[ÉNONCÉ A]:
Reproduisez fidèlement les lignes du listing, en commençant à sa première ligne et en vous arrêtant après la ligne contenant « Transcribe the sheet », incluse. Omettez les images dans votre réponse.

[EXTRAIT DU TEXTE]:
Intervention de Ladislas Poniatowski

Commission des affaires étrangères, de la défense et des forces armées — Réunion du 6 novembre 2019 à 9h30
Projet de loi de finances pour 2020 — Mission « action extérieure de l'état » - programme 105 « action de la france en europe et dans le monde » - examen du rapport pour avis

Photo de Ladislas PoniatowskiLadislas Poniatowski, corapporteur pour avis du programme 105 :

Avant de commencer, je tiens à dire que je n'ai pas du tout apprécié les déclarations des autorités maliennes avant-hier, selon lesquelles les forces étrangères sur le territoire malien ne feraient pas le nécessaire pour assurer la sécurité du pays. C'est une honte !

Pour en revenir à nos travaux, il faut reconnaître que le programme 105 de la mission « Action extérieure de l'État » contient de bonnes choses et de moins bonnes.

Parmi les points positifs, il faut citer la légère hausse du montant global des crédits, qui s'élèvent à 1,78 milliard d'euros pour 2020.

On observe une très légère diminution des contributions obligatoires de la France qui, pour mémoire, représentent près de 38 % des crédits de paiement du programme, soit 676 millions d'euros. Cette baisse n'est pas inquiétante, car l'enveloppe dépend du poids économique de la France par rapport aux autres pays contributeurs. Le deuxième poste de dépenses du programme 105, en légère progression quant à lui, est consacré au fonctionnement du réseau diplomatique à l'étranger, qui représente un peu moins de 35 % du total des crédits de paiement, soit 621,6 millions d'euros.

Il y aussi du moins bon, notamment en ce qui concerne la réforme consistant à mutualiser et à moderniser les services de l'État français à l'étranger. Cette réforme vise à mettre le réseau des ministères, qu'il s'agisse des effectifs ou des locaux, sous la responsabilité des ambassadeurs, ce qui doit conduire à des économies d'échelle.

Pour le moment, seul le quai d'Orsay a vraiment joué le jeu. Les autres ministères n'ont pas respecté l'objectif qui leur était assigné en termes d'effectifs. Quant au transfert des crédits d'entretien des bâtiments de ces ministères vers le programme 105, il est très lent. Comme vous le voyez, tout cela ne fonctionne pas très bien.

Dans les six mois qui ont suivi le lancement de la réforme, les ambassadeurs ont été priés de faire des propositions pour moduler cette diminution de la masse salariale. Poussés par leur ministre, certains ambassadeurs se sont montrés tellement ambitieux qu'ils s'aperçoivent aujourd'hui que leurs propositions les empêchent d'exercer correctement leurs missions. C'est pourquoi je suggère que nous leur demandions un nouveau retour sur les difficultés qu'ils rencontrent. Cette remise à plat permettrait à certains d'entre eux de revenir sur leurs déclarations initiales. Il faut accorder davantage de souplesse pour tenir compte de la mauvaise volonté dont ont fait preuve les ministères dans certains pays.

[ÉNONCÉ B]:
Recopiez à l'identique le passage de l'intervention sur le programme 105, en commençant aux mots « Intervention de Ladislas » et en vous arrêtant après les mots « C'est une honte ! ».

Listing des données
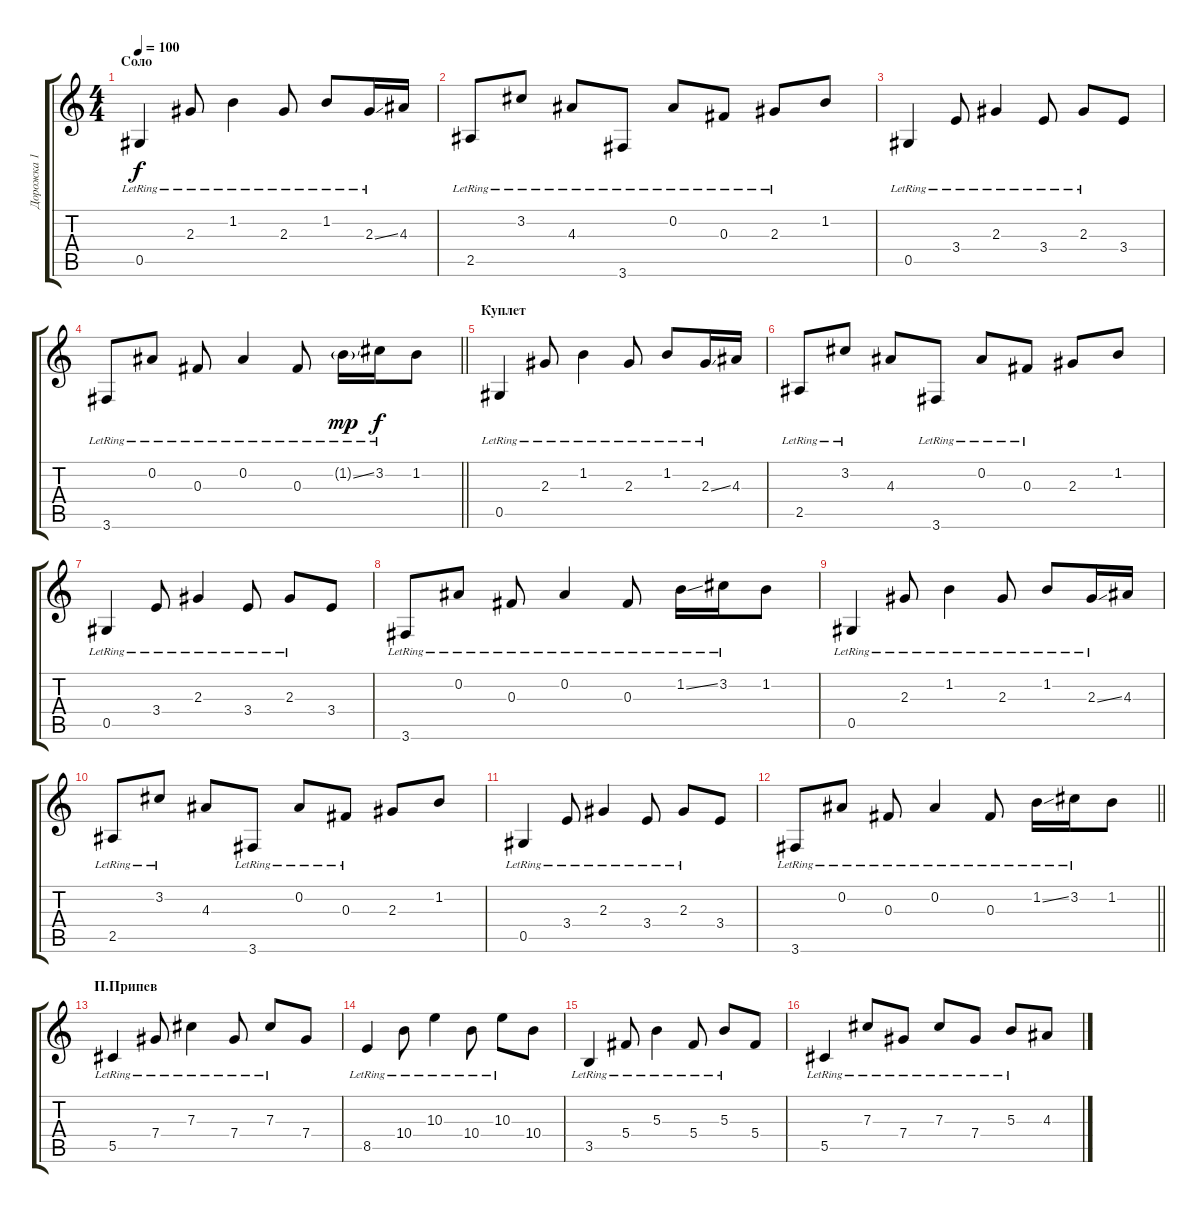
\track ("Дорожка 1" "Дорожка 1") {instrument acousticguitarsteel}
\staff {score tabs}
\tuning (Eb4 Bb3 Gb3 Db3 Ab2 Eb2) {hide}
\ts (4 4)
\section ("" "Соло")
\tempo 100
\clef g2
\ks c
0.5{lr}.4{dy f} 2.3{lr}.8 1.2{lr}.4 2.3{lr}.8 1.2{lr}.8 2.3{ss lr}.16 4.3.16 |
2.5{lr}.8 3.2{lr}.8 4.3{lr}.8 3.6{lr}.8 0.2{lr}.8 0.3{lr}.8 2.3{lr}.8 1.2.8 |
0.5{lr}.4 3.4{lr}.8 2.3{lr}.4 3.4{lr}.8 2.3{lr}.8 3.4.8 |
\barLineRight lightlight
3.6{lr}.8 0.2{lr}.8 0.3{lr}.8 0.2{lr}.4 0.3{lr}.8 1.2{ss g lr}.16{dy mp} 3.2{lr}.16{dy f} 1.2.8 |
\section ("" "Куплет")
0.5{lr}.4 2.3{lr}.8 1.2{lr}.4 2.3{lr}.8 1.2{lr}.8 2.3{ss lr}.16 4.3.16 |
2.5{lr}.8 3.2{lr}.8 4.3.8 3.6{lr}.8 0.2{lr}.8 0.3{lr}.8 2.3.8 1.2.8 |
0.5{lr}.4 3.4{lr}.8 2.3{lr}.4 3.4{lr}.8 2.3{lr}.8 3.4.8 |
3.6{lr}.8 0.2{lr}.8 0.3{lr}.8 0.2{lr}.4 0.3{lr}.8 1.2{ss lr}.16 3.2{lr}.16 1.2.8 |
0.5{lr}.4 2.3{lr}.8 1.2{lr}.4 2.3{lr}.8 1.2{lr}.8 2.3{ss lr}.16 4.3.16 |
2.5{lr}.8 3.2{lr}.8 4.3.8 3.6{lr}.8 0.2{lr}.8 0.3{lr}.8 2.3.8 1.2.8 |
0.5{lr}.4 3.4{lr}.8 2.3{lr}.4 3.4{lr}.8 2.3{lr}.8 3.4.8 |
\barLineRight lightlight
3.6{lr}.8 0.2{lr}.8 0.3{lr}.8 0.2{lr}.4 0.3{lr}.8 1.2{ss lr}.16 3.2{lr}.16 1.2.8 |
\section ("" "П.Припев")
5.5{lr}.4 7.4{lr}.8 7.3{lr}.4 7.4{lr}.8 7.3{lr}.8 7.4.8 |
8.5{lr}.4 10.4{lr}.8 10.3{lr}.4 10.4{lr}.8 10.3{lr}.8 10.4.8 |
3.5{lr}.4 5.4{lr}.8 5.3{lr}.4 5.4{lr}.8 5.3{lr}.8 5.4.8 |
5.5{lr}.4 7.3{lr}.8 7.4{lr}.8 7.3{lr}.8 7.4{lr}.8 5.3{lr}.8 4.3.8
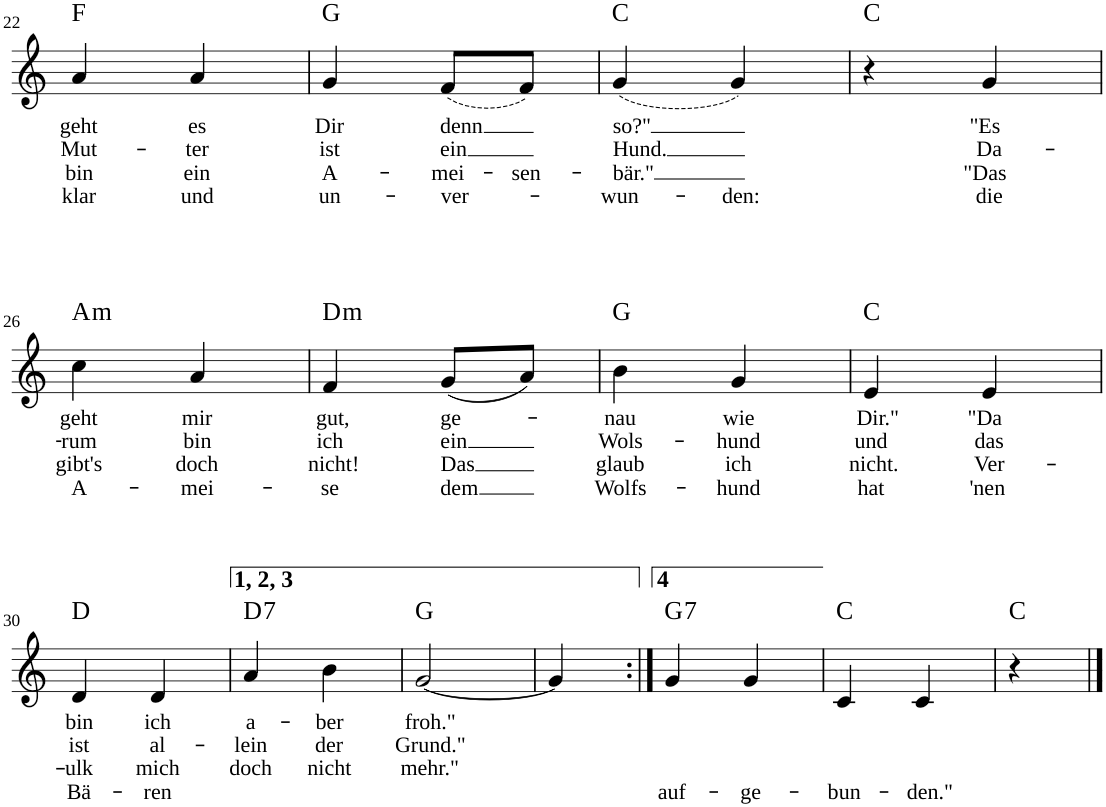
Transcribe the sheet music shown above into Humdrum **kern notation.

**kern	**text	**text	**text	**text	**harte
*part1	*part1	*part1	*part1	*part1	*part1
*staff1	*staff1	*staff1	*staff1	*staff1	*
!!LO:PB:g=z
*clefG2	*	*	*	*	*
*k[]	*	*	*	*	*
*M2/4	*	*	*	*	*
=22	=22	=22	=22	=22	=22
!	!LO:LY:b	!LO:LY:b	!LO:LY:b	!LO:LY:b	!
4a/	geht	Mut-	bin	klar	F:maj
!	!LO:LY:b	!LO:LY:b	!LO:LY:b	!LO:LY:b	!
4a/	es	-ter	ein	und	.
=23	=23	=23	=23	=23	=23
!	!LO:LY:b	!LO:LY:b	!LO:LY:b	!LO:LY:b	!
4g/	Dir	ist	A-	un-	G:maj
!	!LO:LY:b	!LO:LY:b	!LO:LY:b	!LO:LY:b	!
(8f/L	denn	ein	-mei-	-ver-	.
!	!	!	!LO:LY:b	!	!
8f/J)	.	.	-sen-	.	.
=24	=24	=24	=24	=24	=24
!	!LO:LY:b	!LO:LY:b	!LO:LY:b	!LO:LY:b	!
(4g/	so?"	Hund.	-bär."	-wun-	C:maj
!	!	!	!	!LO:LY:b	!
4g/)	.	.	.	-den:	.
=25	=25	=25	=25	=25	=25
4r	.	.	.	.	C:maj
!	!LO:LY:b	!LO:LY:b	!LO:LY:b	!LO:LY:b	!
4g/	"Es	Da-	"Das	die	.
!!LO:LB:g=z
=26	=26	=26	=26	=26	=26
!	!LO:LY:b	!LO:LY:b	!LO:LY:b	!LO:LY:b	!LO:H:kt=m
4cc\	geht	-rum	gibt's	A-	A:min
!	!LO:LY:b	!LO:LY:b	!LO:LY:b	!LO:LY:b	!
4a/	mir	bin	doch	-mei-	.
=27	=27	=27	=27	=27	=27
!	!LO:LY:b	!LO:LY:b	!LO:LY:b	!LO:LY:b	!LO:H:kt=m
4f/	gut,	ich	nicht!	-se	D:min
!	!LO:LY:b	!LO:LY:b	!LO:LY:b	!LO:LY:b	!
(8g/L	ge-	ein	Das	dem	.
8a/J)	.	.	.	.	.
=28	=28	=28	=28	=28	=28
!	!LO:LY:b	!LO:LY:b	!LO:LY:b	!LO:LY:b	!
4b\	-nau	Wols-	glaub	Wolfs-	G:maj
!	!LO:LY:b	!LO:LY:b	!LO:LY:b	!LO:LY:b	!
4g/	wie	-hund	ich	-hund	.
=29	=29	=29	=29	=29	=29
!	!LO:LY:b	!LO:LY:b	!LO:LY:b	!LO:LY:b	!
4e/	Dir."	und	nicht.	hat	C:maj
!	!LO:LY:b	!LO:LY:b	!LO:LY:b	!LO:LY:b	!
4e/	"Da	das	Ver-	'nen	.
!!LO:LB:g=z
=30	=30	=30	=30	=30	=30
!	!LO:LY:b	!LO:LY:b	!LO:LY:b	!LO:LY:b	!
4d/	bin	ist	-ulk	Bä-	D:maj
!	!LO:LY:b	!LO:LY:b	!LO:LY:b	!LO:LY:b	!
4d/	ich	al-	mich	-ren	.
=31	=31	=31	=31	=31	=31
!	!LO:LY:b	!LO:LY:b	!LO:LY:b	!	!LO:H:kt=7
4a/	a-	-lein	doch	.	D:7
!	!LO:LY:b	!LO:LY:b	!LO:LY:b	!	!
4b\	-ber	der	nicht	.	.
=32	=32	=32	=32	=32	=32
!	!LO:LY:b	!LO:LY:b	!LO:LY:b	!	!
[2g/	froh."	Grund."	mehr."	.	G:maj
=33	=33	=33	=33	=33	=33
4g/]	.	.	.	.	.
=34:|!	=34:|!	=34:|!	=34:|!	=34:|!	=34:|!
!	!	!	!	!LO:LY:b	!LO:H:kt=7
4g/	.	.	.	auf-	G:7
!	!	!	!	!LO:LY:b	!
4g/	.	.	.	-ge-	.
=35	=35	=35	=35	=35	=35
!	!	!	!	!LO:LY:b	!
4c/	.	.	.	-bun-	C:maj
!	!	!	!	!LO:LY:b	!
4c/	.	.	.	-den."	.
=36	=36	=36	=36	=36	=36
4r	.	.	.	.	C:maj
==	==	==	==	==	==
*-	*-	*-	*-	*-	*-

[CORRIGÉ A]:
\track ("Дорожка 1" "Дорожка 1") {instrument acousticguitarsteel}
\staff {score tabs}
\tuning (Eb4 Bb3 Gb3 Db3 Ab2 Eb2) {hide}
\ts (4 4)
\section ("" "Соло")
\tempo 100
\clef g2
\ks c
0.5{lr}.4{dy f} 2.3{lr}.8 1.2{lr}.4 2.3{lr}.8 1.2{lr}.8 2.3{ss lr}.16 4.3.16 |
2.5{lr}.8 3.2{lr}.8 4.3{lr}.8 3.6{lr}.8 0.2{lr}.8 0.3{lr}.8 2.3{lr}.8 1.2.8 |
0.5{lr}.4 3.4{lr}.8 2.3{lr}.4 3.4{lr}.8 2.3{lr}.8 3.4.8 |
\barLineRight lightlight
3.6{lr}.8 0.2{lr}.8 0.3{lr}.8 0.2{lr}.4 0.3{lr}.8 1.2{ss g lr}.16{dy mp} 3.2{lr}.16{dy f} 1.2.8 |
\section ("" "Куплет")
0.5{lr}.4 2.3{lr}.8 1.2{lr}.4 2.3{lr}.8 1.2{lr}.8 2.3{ss lr}.16 4.3.16 |
2.5{lr}.8 3.2{lr}.8 4.3.8 3.6{lr}.8 0.2{lr}.8 0.3{lr}.8 2.3.8 1.2.8 |
0.5{lr}.4 3.4{lr}.8 2.3{lr}.4 3.4{lr}.8 2.3{lr}.8 3.4.8 |
3.6{lr}.8 0.2{lr}.8 0.3{lr}.8 0.2{lr}.4 0.3{lr}.8 1.2{ss lr}.16 3.2{lr}.16 1.2.8 |
0.5{lr}.4 2.3{lr}.8 1.2{lr}.4 2.3{lr}.8 1.2{lr}.8 2.3{ss lr}.16 4.3.16 |
2.5{lr}.8 3.2{lr}.8 4.3.8 3.6{lr}.8 0.2{lr}.8 0.3{lr}.8 2.3.8 1.2.8 |
0.5{lr}.4 3.4{lr}.8 2.3{lr}.4 3.4{lr}.8 2.3{lr}.8 3.4.8 |
\barLineRight lightlight
3.6{lr}.8 0.2{lr}.8 0.3{lr}.8 0.2{lr}.4 0.3{lr}.8 1.2{ss lr}.16 3.2{lr}.16 1.2.8 |
\section ("" "П.Припев")
5.5{lr}.4 7.4{lr}.8 7.3{lr}.4 7.4{lr}.8 7.3{lr}.8 7.4.8 |
8.5{lr}.4 10.4{lr}.8 10.3{lr}.4 10.4{lr}.8 10.3{lr}.8 10.4.8 |
3.5{lr}.4 5.4{lr}.8 5.3{lr}.4 5.4{lr}.8 5.3{lr}.8 5.4.8 |
5.5{lr}.4 7.3{lr}.8 7.4{lr}.8 7.3{lr}.8 7.4{lr}.8 5.3{lr}.8 4.3.8
Transcribe the sheet music shown above into Humdrum **kern notation.

[CORRIGÉ B]:
Intervention de Ladislas Poniatowski

Commission des affaires étrangères, de la défense et des forces armées — Réunion du 6 novembre 2019 à 9h30
Projet de loi de finances pour 2020 — Mission « action extérieure de l'état » - programme 105 « action de la france en europe et dans le monde » - examen du rapport pour avis

Photo de Ladislas PoniatowskiLadislas Poniatowski, corapporteur pour avis du programme 105 :

Avant de commencer, je tiens à dire que je n'ai pas du tout apprécié les déclarations des autorités maliennes avant-hier, selon lesquelles les forces étrangères sur le territoire malien ne feraient pas le nécessaire pour assurer la sécurité du pays. C'est une honte !